217.05
B.18/9.1.5
Ms autogr. 4 p. (21 x 13)
À ses parents
Trieste 25 7bre (1864)
Chers parents,
Nous avons été retenus à Venise quelques jours de plus que nous ne pensions1: d'abord le grand intérêt qu'offrent ses monuments et ses collections ne nous permit pas de la visiter avec précipitation; puis la malle qui nous était envoyée de Paris n'est arrivée qu'au dernier moment, parce qu'elle a passé par l'Allemagne. Enfin Venise était une introduction au voyage d'Orient proprement dit: son église de saint Marc est presque toute bâtie de débris apportés de Constantinople et de Jérusalem. C'est de Venise qu'on a dit que c'est comme une cité byzantine échouée sur les bords de l'Adriatique.
Nous avons tourné la mer en suivant la base des Alpes, au milieu de ces sites grandioses et charmants que l'on ne trouve que là où la mer et les montagnes sont en présence.
Nous voici maintenant à Trieste, ville charmante et gaie, mais point du tout artistique. On ne saurait, dit-on, la mieux comparer qu'à Marseille. Bâtie sur une colline fortifiée, à l'entrée d'une vallée dont les parois sont à la base ornées de villas et dénudées au sommet.
Nous allons d'ici faire une excursion géologique dans la Carniole, aux grottes d'Adelsberg et aux mines d'Idria. Nous commencerons par le bateau de mardi notre tour en Dalmatie, à Pola, à Zara, à Spalato2, et à la fin de la semaine, nous arriverons à Corfù où commence notre voyage de Grèce. Il sera aussi facile que celui d'Italie, sauf que les chevaux remplaceront les chemins de fer. Nous prendrons à Corfù un guide et deux montures et nous irons ainsi d'étapes en étapes, lisant Hérodote et Homère, et nous reportant aux souvenirs de cette nation de héros, de poètes et d'artistes que l'on nous donne comme modèles dès notre enfance.
Nous communiquerons moins facilement qu'ici: vous recevrez mes lettres par des bateaux qui ne partiront que tous les huit ou quinze jours, ne vous inquiétez pas de ces retards. J'ai trouvé ici votre lettre; j'espère en trouver encore une à Corfù. Ecrivez-moi encore à Athènes, quoique je ne sache pas au juste quand nous y serons.
Ma prochaine lettre sera probablement datée de Corfù.
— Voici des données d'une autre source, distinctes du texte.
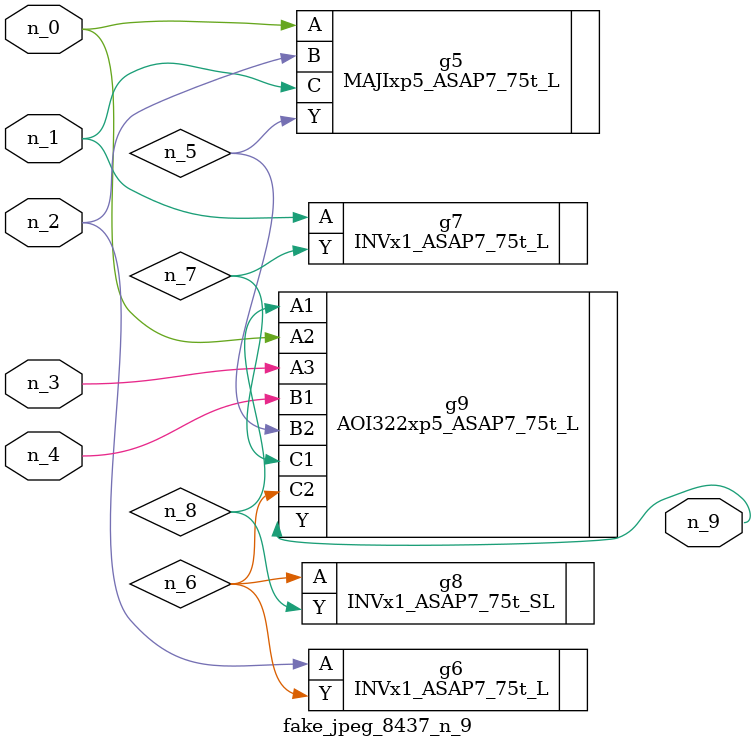
<source format=v>
module fake_jpeg_8437_n_9 (n_3, n_2, n_1, n_0, n_4, n_9);

input n_3;
input n_2;
input n_1;
input n_0;
input n_4;

output n_9;

wire n_8;
wire n_6;
wire n_5;
wire n_7;

MAJIxp5_ASAP7_75t_L g5 ( 
.A(n_0),
.B(n_2),
.C(n_1),
.Y(n_5)
);

INVx1_ASAP7_75t_L g6 ( 
.A(n_2),
.Y(n_6)
);

INVx1_ASAP7_75t_L g7 ( 
.A(n_1),
.Y(n_7)
);

INVx1_ASAP7_75t_SL g8 ( 
.A(n_6),
.Y(n_8)
);

AOI322xp5_ASAP7_75t_L g9 ( 
.A1(n_8),
.A2(n_0),
.A3(n_3),
.B1(n_4),
.B2(n_5),
.C1(n_7),
.C2(n_6),
.Y(n_9)
);


endmodule
</source>
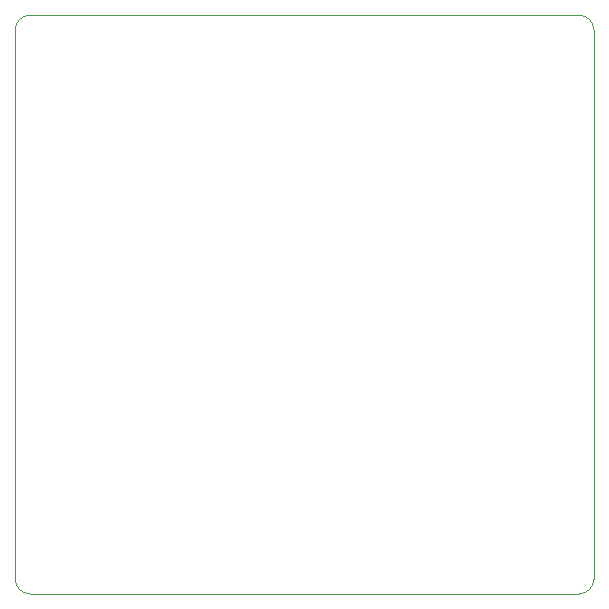
<source format=gbr>
%TF.GenerationSoftware,KiCad,Pcbnew,7.0.6*%
%TF.CreationDate,2023-07-08T15:34:54+08:00*%
%TF.ProjectId,KeyboardInterface,4b657962-6f61-4726-9449-6e7465726661,rev?*%
%TF.SameCoordinates,Original*%
%TF.FileFunction,Profile,NP*%
%FSLAX46Y46*%
G04 Gerber Fmt 4.6, Leading zero omitted, Abs format (unit mm)*
G04 Created by KiCad (PCBNEW 7.0.6) date 2023-07-08 15:34:54*
%MOMM*%
%LPD*%
G01*
G04 APERTURE LIST*
%TA.AperFunction,Profile*%
%ADD10C,0.100000*%
%TD*%
G04 APERTURE END LIST*
D10*
X74558026Y-99431974D02*
X121021974Y-99431974D01*
X121021974Y-99431974D02*
G75*
G03*
X122291974Y-98161974I26J1269974D01*
G01*
X73288026Y-98161974D02*
G75*
G03*
X74558026Y-99431974I1269974J-26D01*
G01*
X122291974Y-51698026D02*
G75*
G03*
X121021974Y-50428026I-1269974J26D01*
G01*
X121021974Y-50428026D02*
X74558026Y-50428026D01*
X74558026Y-50428026D02*
G75*
G03*
X73288026Y-51698026I-26J-1269974D01*
G01*
X122291974Y-98161974D02*
X122291974Y-51698026D01*
X73288026Y-51698026D02*
X73288026Y-98161974D01*
M02*

</source>
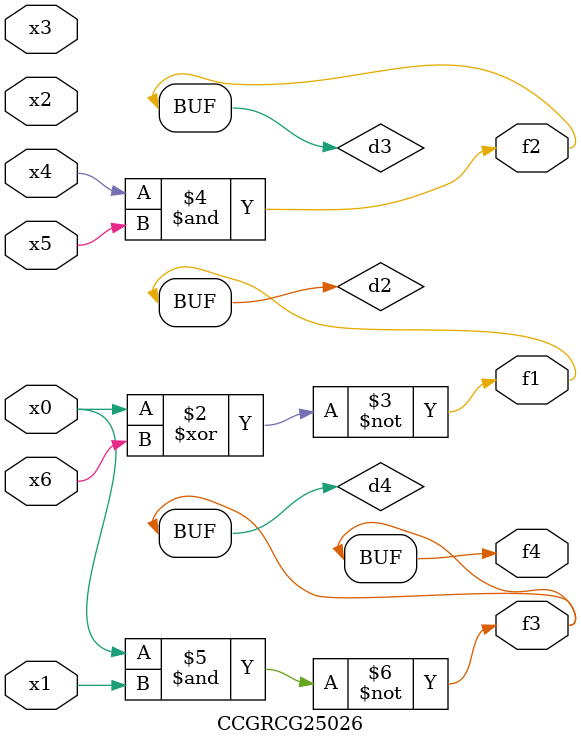
<source format=v>
module CCGRCG25026(
	input x0, x1, x2, x3, x4, x5, x6,
	output f1, f2, f3, f4
);

	wire d1, d2, d3, d4;

	nor (d1, x0);
	xnor (d2, x0, x6);
	and (d3, x4, x5);
	nand (d4, x0, x1);
	assign f1 = d2;
	assign f2 = d3;
	assign f3 = d4;
	assign f4 = d4;
endmodule

</source>
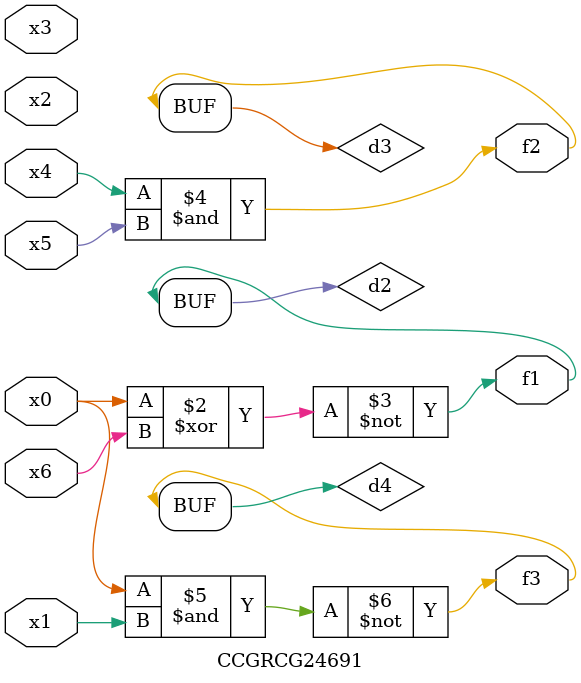
<source format=v>
module CCGRCG24691(
	input x0, x1, x2, x3, x4, x5, x6,
	output f1, f2, f3
);

	wire d1, d2, d3, d4;

	nor (d1, x0);
	xnor (d2, x0, x6);
	and (d3, x4, x5);
	nand (d4, x0, x1);
	assign f1 = d2;
	assign f2 = d3;
	assign f3 = d4;
endmodule

</source>
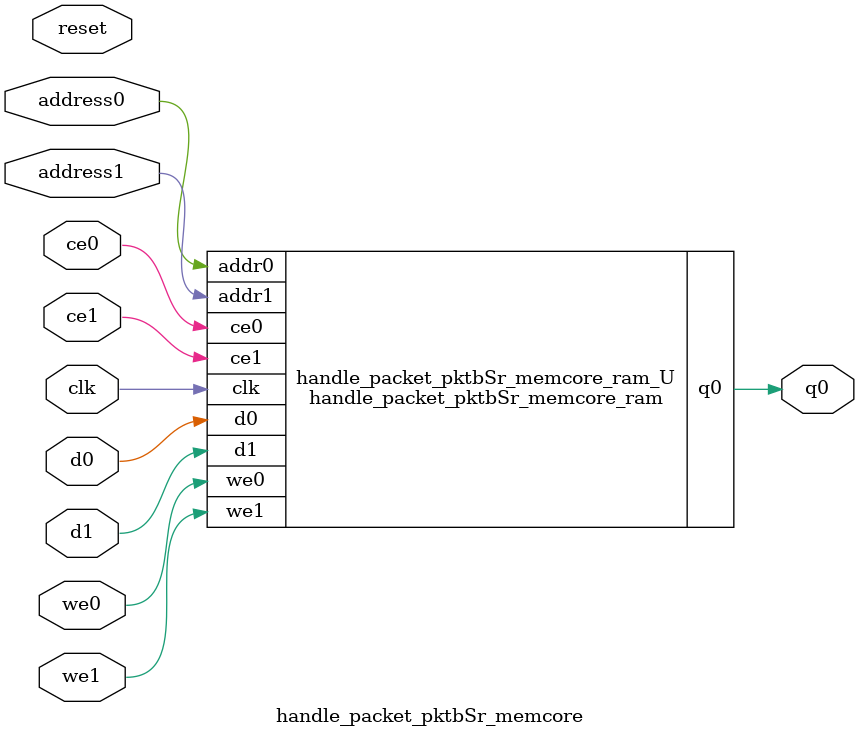
<source format=v>

`timescale 1 ns / 1 ps
module handle_packet_pktbSr_memcore_ram (addr0, ce0, d0, we0, q0, addr1, ce1, d1, we1,  clk);

parameter DWIDTH = 1;
parameter AWIDTH = 1;
parameter MEM_SIZE = 2;

input[AWIDTH-1:0] addr0;
input ce0;
input[DWIDTH-1:0] d0;
input we0;
output reg[DWIDTH-1:0] q0;
input[AWIDTH-1:0] addr1;
input ce1;
input[DWIDTH-1:0] d1;
input we1;
input clk;

(* ram_style = "block" *)reg [DWIDTH-1:0] ram[0:MEM_SIZE-1];




always @(posedge clk)  
begin 
    if (ce0) 
    begin
        if (we0) 
        begin 
            ram[addr0] <= d0; 
            q0 <= d0;
        end 
        else 
            q0 <= ram[addr0];
    end
end


always @(posedge clk)  
begin 
    if (ce1) 
    begin
        if (we1) 
        begin 
            ram[addr1] <= d1; 
        end 
    end
end


endmodule


`timescale 1 ns / 1 ps
module handle_packet_pktbSr_memcore(
    reset,
    clk,
    address0,
    ce0,
    we0,
    d0,
    q0,
    address1,
    ce1,
    we1,
    d1);

parameter DataWidth = 32'd1;
parameter AddressRange = 32'd2;
parameter AddressWidth = 32'd1;
input reset;
input clk;
input[AddressWidth - 1:0] address0;
input ce0;
input we0;
input[DataWidth - 1:0] d0;
output[DataWidth - 1:0] q0;
input[AddressWidth - 1:0] address1;
input ce1;
input we1;
input[DataWidth - 1:0] d1;



handle_packet_pktbSr_memcore_ram handle_packet_pktbSr_memcore_ram_U(
    .clk( clk ),
    .addr0( address0 ),
    .ce0( ce0 ),
    .d0( d0 ),
    .we0( we0 ),
    .q0( q0 ),
    .addr1( address1 ),
    .ce1( ce1 ),
    .d1( d1 ),
    .we1( we1 ));

endmodule


</source>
Grâce à la malle que nous avons reçue, nous sommes mieux organisés que nous ne l'étions. Nous avons livres, cartes, pharmacie même et mille petits objets dont le besoin se fait souvent sentir. Notre voyage est bien organisé, et nous avons confiance qu'il réussira.
Voici la rédaction que vous pourrez mettre en tête du reçu que je vous ai laissé, pour l'envoyer au notaire qui vous fera parvenir l'argent, le 10 octobre, après avoir fait légaliser ma signature par le maire.
Je soussigné Léon Dehon, avocat docteur en droit, demeurant à La Capelle, Aisne, reconnais avoir reçu de Monsieur Gabriel Guyonnet, docteur en médecine, demeurant à La Mothe-Saint- Héraye, près de Saint-Maixent, Deux-Sèvres, par l'entremise de M. Ernest Lévesque, notaire audit Saint-Maixent, la somme de vingt quatre mille francs, dont quatre mille pour l'intérêt et le reste à valoir sur la somme due par M. Guyonnet à M. Léon Palustre, avocat à Paris; et ce en vertu de la procuration notariée que j'ai reçue à cet effet de M. Palustre, le six août dernier, et qui se trouve déposée entre les mains de M. Ernest Lévesque sus-nommé,.
Il me reste à peine assez de place pour vous embrasser ainsi que maman Dehon, Laure et Henri.
Votre dévoué fils
L. Dehon
1 Arrivés à Venise le 13 au soir, ils en sont repartis le 23 à 11 h. Du 14 au 20. visite détaillée de la ville (églises, Lido, excursion aux îles de Murano et Torcello, une journée pour le musée, deux jours pour Saint-Marc, l'île Saint-Georges et le Palais des Doges, excursion à Padoue, le 22). En VO 119 pages de notes; en NHV II, 94-104.
2 Aujourd'hui Pula, Zadar, Split (Yougoslavie).
3 Tout ou partie de la contribution de L. Palustre aux frais du voyage.